From fair-trade coffee in the Home for Cooperation Café (+357 22 44 57 40) to live music in the Mousiko Kafenion (+357 22 660123), even in the early afternoon the area buzzed with life. “It’s our version of fiddling while Rome burns,” Nemo joked.

Heading deeper into the warren of narrow alleys we spent an absorbing hour in the Laiki Geitonia district, where craft shops, Indy boutiques and art galleries – including artist’s collective Phaneromenis 70 (+357 22 663320), which was created to support and showcase Cypriot artists, reside in a heady hotchpotch of repurposed Byzantine and Venetian buildings.

With a cluster of hip new restaurants like Sentio (+357 22 232324) and Ethimo (+357 22 494449), there’s plenty of choice when it comes to fine dining, but I was keen to try the local street food. On Nemo’s advice, that evening I headed for Estiatorio Tis Erouvallas (+357 22 665346), a popular student hangout tucked into one of the city’s covered arcades, or stoas. Sat at a wobbly wooden table I ordered half a dozen meze snacks – hummus swimming in olive oil, slices of grilled halloumi, chunks of wine-marinated Cypriot sausage – along with a carafe of local wine, and still had change from €20.
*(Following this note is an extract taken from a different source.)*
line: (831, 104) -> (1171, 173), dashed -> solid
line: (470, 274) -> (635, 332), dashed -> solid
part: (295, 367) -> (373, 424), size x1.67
Over the next few days I discovered other sights. In hot spring sunshine, I climbed Shacolas Tower (+357 22 674139), a 1960s high-rise repurposed to house a museum showcasing Nicosia before the divide, along with an 11th-floor observatory with panoramic views over the mosques and churches of this bipolar city to the Pentadaktylos Mountains beyond. I popped into the Cyprus Postal Museum (+357 22 304711), with its quirky collection of stamps and other items tracing the history of the island’s service from the 15th century onwards. I also spent several absorbing hours browsing the personal collection of Rita and Costas Severis at the CVAR (+357 22 300994).

“I started collecting everything to do with Cyprus: paintings, antiques, costumes and other memorabilia,” Rita Severis told me. “Everything was kept in our house at first – we had things everywhere. Costas would say to me: ‘I can’t find my suits!’ I needed the wardrobe for the collection, so I’d moved his suits to the bottom drawer.”
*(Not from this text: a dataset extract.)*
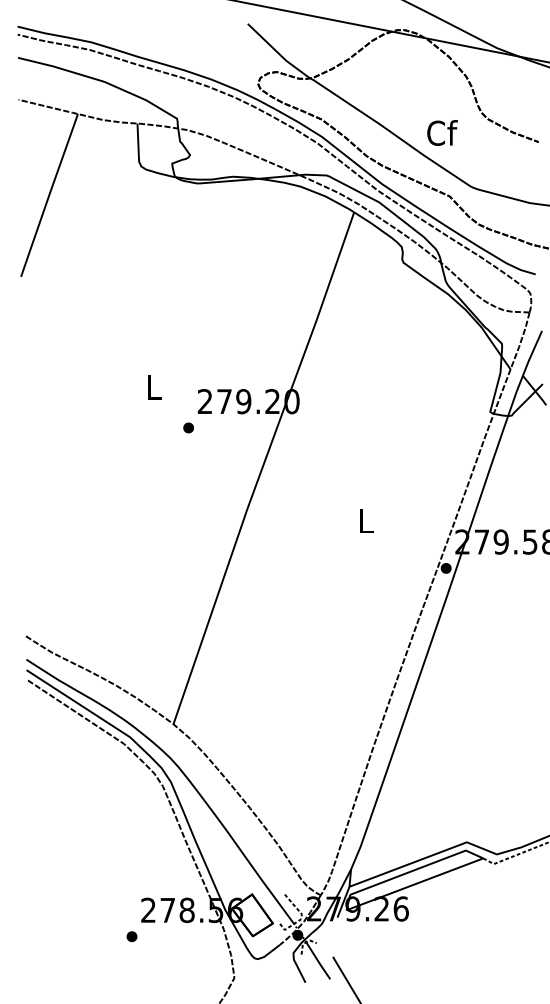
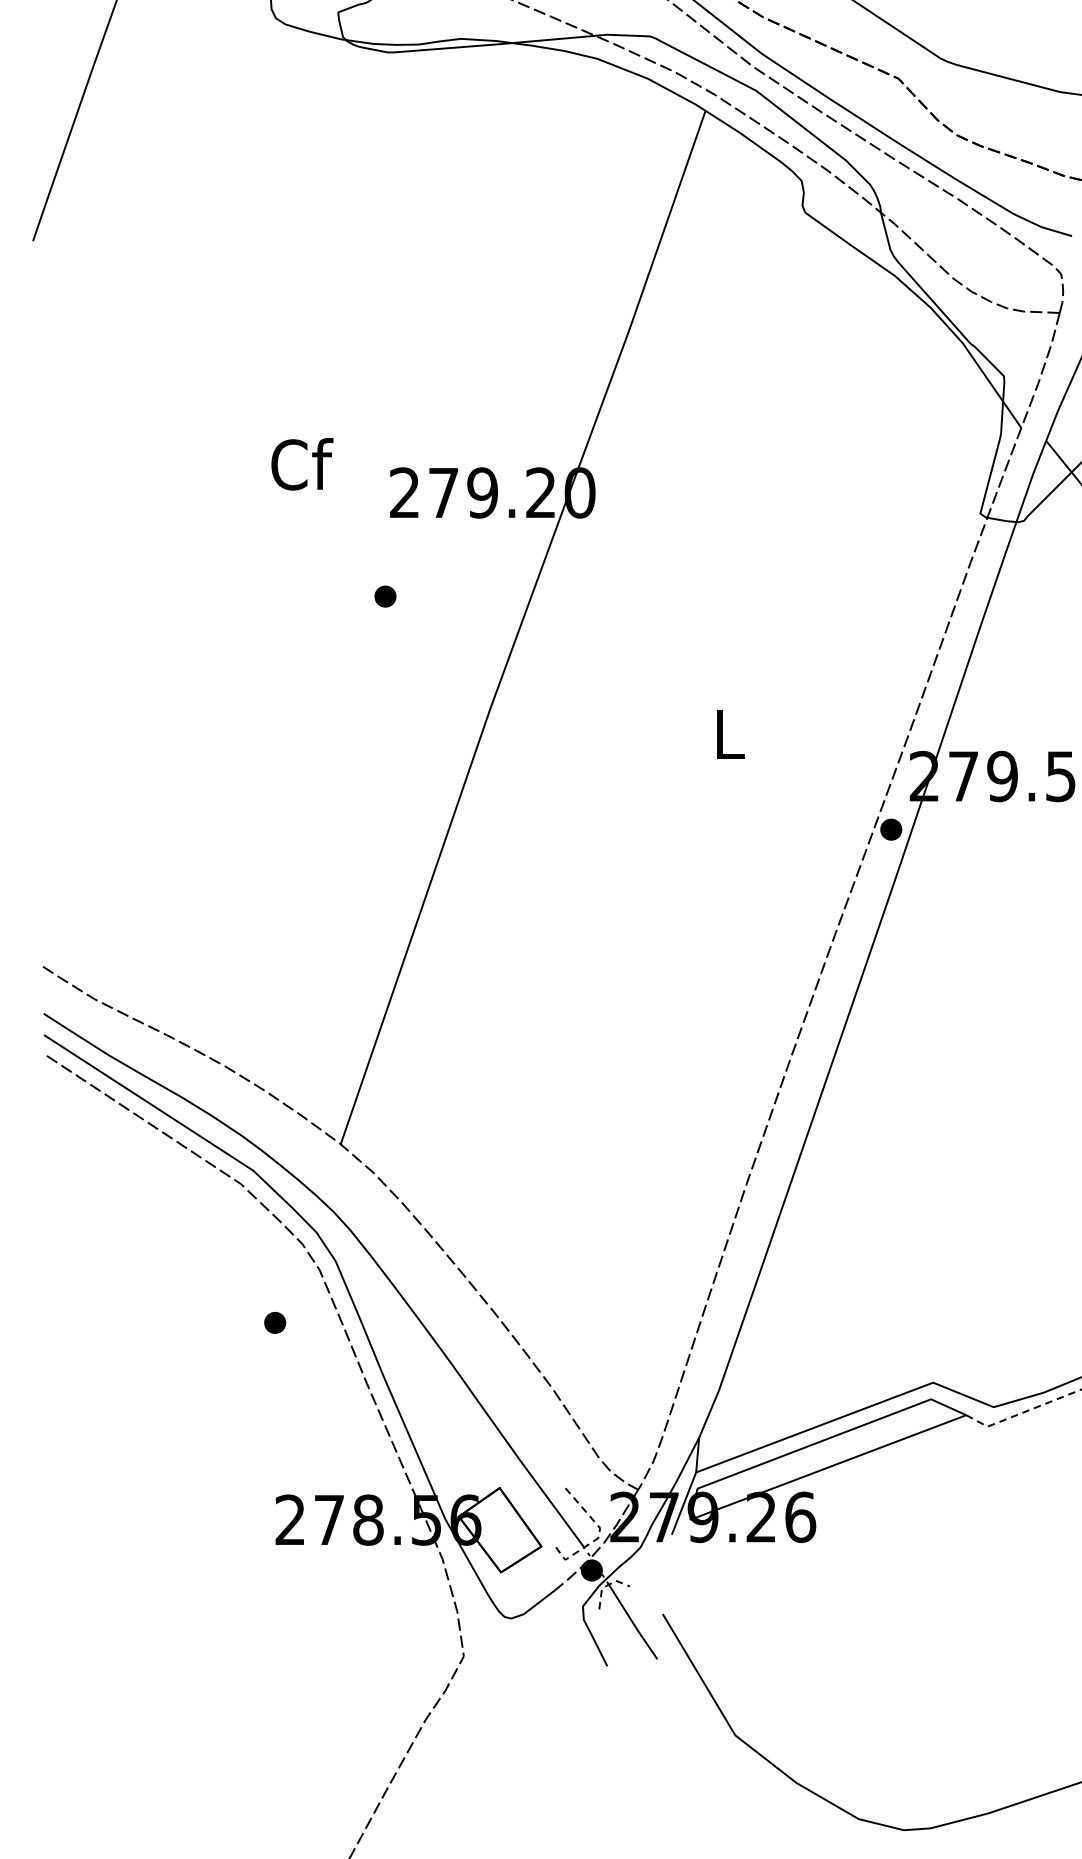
text: (154, 387) -> (302, 464), L -> Cf
part: (188, 427) -> (385, 595), moved
part: (131, 936) -> (274, 1322), moved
On my final afternoon I crossed over into northern Cyprus beneath a large red banner reading “Turkish Republic of Northern Cyprus FOREVER”. If southern Nicosia seems determined to look to the future, northern Nicosia, known to Turkish Cypriots as Lefkosa, with its shuttered tavernas, potholed streets and souvenir shops full of tat, is firmly stuck in the past. “In Lefkosa, only the Russians have any money,” I heard someone mutter in the queue for the checkpoint.

Back in southern Nicosia, as the sun descended over the razor wire, I followed students to Haratzi (+357 99538070), a vintage-themed green line café, founded in 1933, complete with pinball machines and walls lined with old posters. There are some 35,000 students studying at half a dozen universities in southern Nicosia, a city with around 256,000 inhabitants. Inevitably they’ve contributed to the city’s rebirth.

Later, in cosy snug The Lost & Found Drinkery (+357 22319230), I ordered a brandy sour, the cocktail invented in Cyprus in the 1930s for Egypt’s King Farouk, and chatted with design student Helena from Vienna. “Nicosia is like Athens and Istanbul rolled into one,” she said as we sipped our drinks. “It reminds me of Tel Aviv, too – only a lot less expensive,” she laughed.

How to do it
Fly from London Gatwick to Larnaca (fares from £26 with Wizzair). Intercity buses run regularly from the airport to city centre (tickets cost £3.50).
Double rooms at Amyth cost from £290 per night, including breakfast. For a budget option, double rooms at Gate Twenty Two hotel cost from £97 per night, including breakfast.

Get Your Guide has half-day Last Divided City Tours that cover the buffer zone and northern Nicosia, or full-day tours to Famagusta and the ghost town of Varosha in northern Cyprus with excellent guide Chemal, from €79.